A year ago it bought a technology called Genee, to integrate into its Office 365 platform. Genee, in simplest terms, is a very fluid and intuitive voice command system that allows Office 365 subscribers to manipulate the software just be speaking commands; it “knows what you mean” even when you’re not being crystal clear.

Perhaps one of the most interesting artificial intelligence deals Microsoft has made is the acquisition of Maluuba, in January.

At the time, Toronto-based Maluuba was just developing a generalized though robust AI platform, without any particular project or end-use in mind. Microsoft gave it one of its first end-uses … achieving a record high score for the ridiculously difficult videogame Ms. Pac Man for the Atari 2600.

It seems superfluous on the surface, and it is. It’s how it did it that makes Maluuba’s feat so interesting. Rather than a single, high-power intelligence that weighs and ranks all the possible outcomes of a decision, Maluuba’s approach aggregates several different opinions from artificial intelligence “agents”, each with a different priority … scoring points, avoiding ghosts, efficiently navigating the maze, etc.

It’s an approach that allowed for the development of a solution to a third-party, un-programmed and highly unpredictable situation.
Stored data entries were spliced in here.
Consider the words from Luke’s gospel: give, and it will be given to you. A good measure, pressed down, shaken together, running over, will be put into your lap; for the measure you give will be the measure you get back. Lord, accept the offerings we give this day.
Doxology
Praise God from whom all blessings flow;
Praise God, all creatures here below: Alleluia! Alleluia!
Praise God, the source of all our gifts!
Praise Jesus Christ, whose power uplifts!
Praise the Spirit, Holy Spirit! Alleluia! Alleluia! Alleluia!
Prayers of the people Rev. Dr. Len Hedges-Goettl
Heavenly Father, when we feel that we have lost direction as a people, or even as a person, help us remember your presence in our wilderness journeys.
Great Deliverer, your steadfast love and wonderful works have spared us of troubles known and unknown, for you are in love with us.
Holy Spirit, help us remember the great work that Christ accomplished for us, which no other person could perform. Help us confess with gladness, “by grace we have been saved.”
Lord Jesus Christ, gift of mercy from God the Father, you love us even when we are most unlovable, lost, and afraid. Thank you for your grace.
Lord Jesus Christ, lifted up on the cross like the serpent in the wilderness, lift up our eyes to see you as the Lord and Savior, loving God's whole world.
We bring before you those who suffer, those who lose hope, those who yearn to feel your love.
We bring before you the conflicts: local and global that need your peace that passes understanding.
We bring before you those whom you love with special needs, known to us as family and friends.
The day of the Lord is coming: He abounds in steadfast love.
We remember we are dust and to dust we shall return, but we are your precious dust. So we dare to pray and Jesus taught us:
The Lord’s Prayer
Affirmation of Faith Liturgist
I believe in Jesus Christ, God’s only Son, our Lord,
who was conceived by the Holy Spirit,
That’s a feat many other artificial intelligence frameworks still can’t accomplish, as they still require so many pre-programmed, controlled (and ultimately limited) variables.

Bottom Line for MSFT Stock

It’s still going to be several quarters — if not years — before Microsoft can develop something that’s meaningfully commercial for organizations that need to tap into the power of artificial intelligence. MSFT stock holders need not hold their breath.

It is coming though, and it’s going to be good. Project Brainwave solves a lot of the problems the average investor didn’t even know existed, but a problem AI engineers are keenly aware of … latency. Real-time computer-based cognition that relies on processing a vast amount of data has mostly been a technical hurdle holding them back. Microsoft’s got a true, practical solution in the works.

At stake is a piece of an artificial intelligence hardware market that some suggest will be worth nearly $60 billion by 2025.